◆ DIRECTIONS
Report each line of the entries below that has the word "lang" in it.

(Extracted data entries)
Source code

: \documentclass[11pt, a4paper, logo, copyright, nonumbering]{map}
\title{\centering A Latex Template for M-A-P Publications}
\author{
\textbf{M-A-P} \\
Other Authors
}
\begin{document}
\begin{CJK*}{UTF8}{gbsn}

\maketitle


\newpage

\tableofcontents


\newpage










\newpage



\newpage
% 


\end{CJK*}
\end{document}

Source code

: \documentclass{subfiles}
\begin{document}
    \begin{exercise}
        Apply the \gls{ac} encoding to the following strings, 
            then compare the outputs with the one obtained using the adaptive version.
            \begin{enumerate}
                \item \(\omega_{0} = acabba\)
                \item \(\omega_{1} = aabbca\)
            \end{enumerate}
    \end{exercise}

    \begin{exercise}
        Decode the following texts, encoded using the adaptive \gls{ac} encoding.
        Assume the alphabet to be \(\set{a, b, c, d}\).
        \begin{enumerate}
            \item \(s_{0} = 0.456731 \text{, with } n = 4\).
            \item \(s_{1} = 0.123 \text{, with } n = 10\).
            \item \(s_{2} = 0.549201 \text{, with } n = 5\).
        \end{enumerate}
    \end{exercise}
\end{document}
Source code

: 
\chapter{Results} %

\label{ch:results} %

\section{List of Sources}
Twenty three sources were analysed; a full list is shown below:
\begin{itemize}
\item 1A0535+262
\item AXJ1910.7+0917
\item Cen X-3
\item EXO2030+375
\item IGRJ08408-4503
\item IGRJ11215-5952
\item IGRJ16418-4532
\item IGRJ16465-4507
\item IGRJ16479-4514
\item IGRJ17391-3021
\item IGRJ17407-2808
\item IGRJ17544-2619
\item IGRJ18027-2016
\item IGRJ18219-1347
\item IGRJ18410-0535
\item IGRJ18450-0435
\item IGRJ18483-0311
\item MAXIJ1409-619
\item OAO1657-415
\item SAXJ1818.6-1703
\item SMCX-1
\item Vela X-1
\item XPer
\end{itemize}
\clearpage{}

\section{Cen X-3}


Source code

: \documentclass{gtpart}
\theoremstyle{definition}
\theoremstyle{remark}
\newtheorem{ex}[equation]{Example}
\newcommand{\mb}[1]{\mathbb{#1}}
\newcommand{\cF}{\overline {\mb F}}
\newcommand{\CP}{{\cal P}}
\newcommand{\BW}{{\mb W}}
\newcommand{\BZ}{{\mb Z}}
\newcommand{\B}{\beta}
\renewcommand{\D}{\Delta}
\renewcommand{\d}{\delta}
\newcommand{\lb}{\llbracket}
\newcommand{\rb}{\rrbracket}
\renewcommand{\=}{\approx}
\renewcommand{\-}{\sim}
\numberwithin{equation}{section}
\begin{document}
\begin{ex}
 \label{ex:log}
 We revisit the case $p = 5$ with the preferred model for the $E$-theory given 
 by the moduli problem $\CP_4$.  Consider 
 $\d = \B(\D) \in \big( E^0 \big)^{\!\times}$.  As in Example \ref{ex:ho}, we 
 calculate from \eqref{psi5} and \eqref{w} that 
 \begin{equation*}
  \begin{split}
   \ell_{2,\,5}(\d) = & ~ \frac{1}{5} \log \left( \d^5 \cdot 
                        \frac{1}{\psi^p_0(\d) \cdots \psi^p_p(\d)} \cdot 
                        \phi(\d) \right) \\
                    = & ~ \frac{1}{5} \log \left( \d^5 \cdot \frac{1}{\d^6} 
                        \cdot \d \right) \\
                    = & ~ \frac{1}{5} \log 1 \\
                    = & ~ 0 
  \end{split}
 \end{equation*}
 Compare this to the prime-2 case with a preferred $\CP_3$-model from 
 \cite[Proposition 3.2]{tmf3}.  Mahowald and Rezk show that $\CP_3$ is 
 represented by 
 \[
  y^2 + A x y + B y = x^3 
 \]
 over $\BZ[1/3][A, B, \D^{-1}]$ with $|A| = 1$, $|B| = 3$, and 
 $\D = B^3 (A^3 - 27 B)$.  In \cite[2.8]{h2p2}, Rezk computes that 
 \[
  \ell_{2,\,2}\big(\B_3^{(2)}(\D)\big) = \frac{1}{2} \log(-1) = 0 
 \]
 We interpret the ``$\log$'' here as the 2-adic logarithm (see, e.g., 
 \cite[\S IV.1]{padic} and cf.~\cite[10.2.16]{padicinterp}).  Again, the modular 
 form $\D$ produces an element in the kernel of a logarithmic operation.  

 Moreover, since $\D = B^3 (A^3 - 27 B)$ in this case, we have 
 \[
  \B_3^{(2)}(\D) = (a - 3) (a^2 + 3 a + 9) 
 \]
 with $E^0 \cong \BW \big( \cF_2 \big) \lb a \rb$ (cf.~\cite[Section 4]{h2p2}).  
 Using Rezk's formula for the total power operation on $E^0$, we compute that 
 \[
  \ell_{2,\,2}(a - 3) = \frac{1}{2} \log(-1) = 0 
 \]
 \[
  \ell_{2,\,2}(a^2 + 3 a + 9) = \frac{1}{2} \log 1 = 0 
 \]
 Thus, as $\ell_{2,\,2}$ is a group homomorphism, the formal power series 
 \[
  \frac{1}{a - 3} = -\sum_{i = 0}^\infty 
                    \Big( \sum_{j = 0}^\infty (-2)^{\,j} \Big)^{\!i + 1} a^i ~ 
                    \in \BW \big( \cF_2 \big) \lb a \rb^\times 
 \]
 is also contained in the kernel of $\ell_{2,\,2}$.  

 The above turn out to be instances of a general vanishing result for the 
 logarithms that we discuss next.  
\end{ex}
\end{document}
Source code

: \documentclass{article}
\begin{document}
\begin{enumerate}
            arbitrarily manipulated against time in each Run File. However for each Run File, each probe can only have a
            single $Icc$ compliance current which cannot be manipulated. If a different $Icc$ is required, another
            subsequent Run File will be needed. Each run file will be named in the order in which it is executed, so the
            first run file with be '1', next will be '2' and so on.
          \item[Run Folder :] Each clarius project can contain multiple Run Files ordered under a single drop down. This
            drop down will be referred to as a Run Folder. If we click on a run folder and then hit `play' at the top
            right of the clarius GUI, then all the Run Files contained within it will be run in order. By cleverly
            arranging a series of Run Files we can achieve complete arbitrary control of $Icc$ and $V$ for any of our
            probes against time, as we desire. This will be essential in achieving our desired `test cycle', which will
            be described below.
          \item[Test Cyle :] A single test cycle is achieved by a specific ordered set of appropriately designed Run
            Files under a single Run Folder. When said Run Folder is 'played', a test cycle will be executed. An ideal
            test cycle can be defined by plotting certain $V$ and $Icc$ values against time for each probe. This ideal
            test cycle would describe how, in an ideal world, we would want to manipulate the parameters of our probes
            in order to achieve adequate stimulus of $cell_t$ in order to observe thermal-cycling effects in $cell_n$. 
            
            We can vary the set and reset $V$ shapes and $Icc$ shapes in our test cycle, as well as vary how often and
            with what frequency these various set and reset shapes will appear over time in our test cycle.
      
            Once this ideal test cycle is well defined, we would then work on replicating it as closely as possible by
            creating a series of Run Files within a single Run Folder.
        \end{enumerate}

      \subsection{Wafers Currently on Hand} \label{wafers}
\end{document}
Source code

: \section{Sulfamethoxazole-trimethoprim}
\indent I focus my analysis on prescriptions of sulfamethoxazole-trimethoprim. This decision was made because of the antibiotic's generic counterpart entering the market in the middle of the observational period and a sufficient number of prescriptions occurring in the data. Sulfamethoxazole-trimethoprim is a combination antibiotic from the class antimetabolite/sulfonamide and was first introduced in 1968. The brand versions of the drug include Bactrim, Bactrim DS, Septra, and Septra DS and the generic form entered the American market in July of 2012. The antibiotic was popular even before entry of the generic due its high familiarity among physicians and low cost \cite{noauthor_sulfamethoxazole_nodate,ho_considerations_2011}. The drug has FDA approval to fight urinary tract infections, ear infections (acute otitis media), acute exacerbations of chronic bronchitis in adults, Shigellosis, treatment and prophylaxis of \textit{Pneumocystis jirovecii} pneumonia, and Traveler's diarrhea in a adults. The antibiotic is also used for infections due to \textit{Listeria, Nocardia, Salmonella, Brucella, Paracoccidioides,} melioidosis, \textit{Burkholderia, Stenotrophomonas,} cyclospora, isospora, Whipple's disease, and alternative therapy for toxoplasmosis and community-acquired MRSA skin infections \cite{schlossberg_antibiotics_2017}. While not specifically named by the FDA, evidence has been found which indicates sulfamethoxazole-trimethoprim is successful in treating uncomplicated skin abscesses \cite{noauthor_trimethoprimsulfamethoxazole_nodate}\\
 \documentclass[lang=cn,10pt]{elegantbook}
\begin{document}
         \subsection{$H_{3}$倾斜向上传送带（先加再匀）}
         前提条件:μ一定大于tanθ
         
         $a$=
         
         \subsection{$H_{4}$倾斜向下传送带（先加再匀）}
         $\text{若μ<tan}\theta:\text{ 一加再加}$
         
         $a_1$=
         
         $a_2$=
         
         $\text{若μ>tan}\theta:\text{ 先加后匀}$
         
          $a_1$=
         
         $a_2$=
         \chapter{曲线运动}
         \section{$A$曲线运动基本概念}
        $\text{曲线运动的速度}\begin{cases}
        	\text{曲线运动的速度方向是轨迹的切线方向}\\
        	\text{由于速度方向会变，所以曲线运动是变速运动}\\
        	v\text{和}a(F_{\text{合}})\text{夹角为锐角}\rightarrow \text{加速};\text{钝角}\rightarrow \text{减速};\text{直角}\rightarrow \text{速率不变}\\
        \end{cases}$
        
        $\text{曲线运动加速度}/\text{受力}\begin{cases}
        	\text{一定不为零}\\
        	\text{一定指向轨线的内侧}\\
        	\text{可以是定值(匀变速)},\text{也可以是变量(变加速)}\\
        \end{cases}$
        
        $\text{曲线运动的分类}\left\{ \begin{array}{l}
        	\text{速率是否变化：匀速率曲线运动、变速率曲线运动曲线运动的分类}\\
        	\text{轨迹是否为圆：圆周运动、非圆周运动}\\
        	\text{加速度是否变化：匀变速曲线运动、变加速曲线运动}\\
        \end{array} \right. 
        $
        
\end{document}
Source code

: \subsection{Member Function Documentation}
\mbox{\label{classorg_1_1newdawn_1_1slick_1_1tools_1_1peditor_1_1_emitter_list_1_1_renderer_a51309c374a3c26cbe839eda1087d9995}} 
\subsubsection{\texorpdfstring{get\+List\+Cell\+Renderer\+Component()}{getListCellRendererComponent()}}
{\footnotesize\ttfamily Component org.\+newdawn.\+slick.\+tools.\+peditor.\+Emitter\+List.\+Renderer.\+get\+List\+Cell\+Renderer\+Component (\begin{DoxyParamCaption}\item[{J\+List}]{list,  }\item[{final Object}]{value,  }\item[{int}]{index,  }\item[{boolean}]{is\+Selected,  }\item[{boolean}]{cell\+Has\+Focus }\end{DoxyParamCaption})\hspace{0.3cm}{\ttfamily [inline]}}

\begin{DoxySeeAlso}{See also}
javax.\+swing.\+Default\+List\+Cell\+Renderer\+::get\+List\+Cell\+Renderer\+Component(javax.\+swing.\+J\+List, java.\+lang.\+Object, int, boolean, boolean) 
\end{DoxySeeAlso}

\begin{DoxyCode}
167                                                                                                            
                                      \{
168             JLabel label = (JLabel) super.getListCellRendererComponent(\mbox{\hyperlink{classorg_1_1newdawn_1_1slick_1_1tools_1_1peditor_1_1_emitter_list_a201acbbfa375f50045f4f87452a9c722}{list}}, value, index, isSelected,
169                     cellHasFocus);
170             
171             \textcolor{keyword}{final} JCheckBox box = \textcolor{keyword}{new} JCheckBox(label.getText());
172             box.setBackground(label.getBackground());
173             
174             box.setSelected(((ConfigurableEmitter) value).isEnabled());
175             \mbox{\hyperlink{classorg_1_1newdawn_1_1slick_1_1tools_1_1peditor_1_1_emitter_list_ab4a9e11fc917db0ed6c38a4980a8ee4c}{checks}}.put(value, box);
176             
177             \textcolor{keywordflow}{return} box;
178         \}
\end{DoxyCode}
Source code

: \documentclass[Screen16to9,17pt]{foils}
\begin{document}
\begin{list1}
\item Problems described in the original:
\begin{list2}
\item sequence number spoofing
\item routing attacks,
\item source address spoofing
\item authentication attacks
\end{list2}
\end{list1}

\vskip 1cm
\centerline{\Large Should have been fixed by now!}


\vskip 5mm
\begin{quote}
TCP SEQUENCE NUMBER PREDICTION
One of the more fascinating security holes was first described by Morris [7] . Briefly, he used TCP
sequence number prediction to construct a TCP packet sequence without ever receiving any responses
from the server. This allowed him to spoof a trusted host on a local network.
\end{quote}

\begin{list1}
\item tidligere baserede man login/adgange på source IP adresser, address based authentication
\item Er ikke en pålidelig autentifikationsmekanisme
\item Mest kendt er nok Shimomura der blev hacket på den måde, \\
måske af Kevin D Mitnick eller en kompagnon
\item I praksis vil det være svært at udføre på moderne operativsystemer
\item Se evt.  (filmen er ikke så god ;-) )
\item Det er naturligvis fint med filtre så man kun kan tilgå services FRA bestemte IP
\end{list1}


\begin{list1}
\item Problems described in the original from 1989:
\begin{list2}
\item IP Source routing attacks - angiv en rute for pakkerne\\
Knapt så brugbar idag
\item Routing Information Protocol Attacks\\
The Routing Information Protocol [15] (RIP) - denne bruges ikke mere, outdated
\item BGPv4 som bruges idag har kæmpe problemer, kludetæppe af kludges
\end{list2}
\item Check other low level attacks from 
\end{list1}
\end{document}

◆ RESULT FOR THIS TASK
 \documentclass[lang=cn,10pt]{elegantbook}
javax.\+swing.\+Default\+List\+Cell\+Renderer\+::get\+List\+Cell\+Renderer\+Component(javax.\+swing.\+J\+List, java.\+lang.\+Object, int, boolean, boolean) 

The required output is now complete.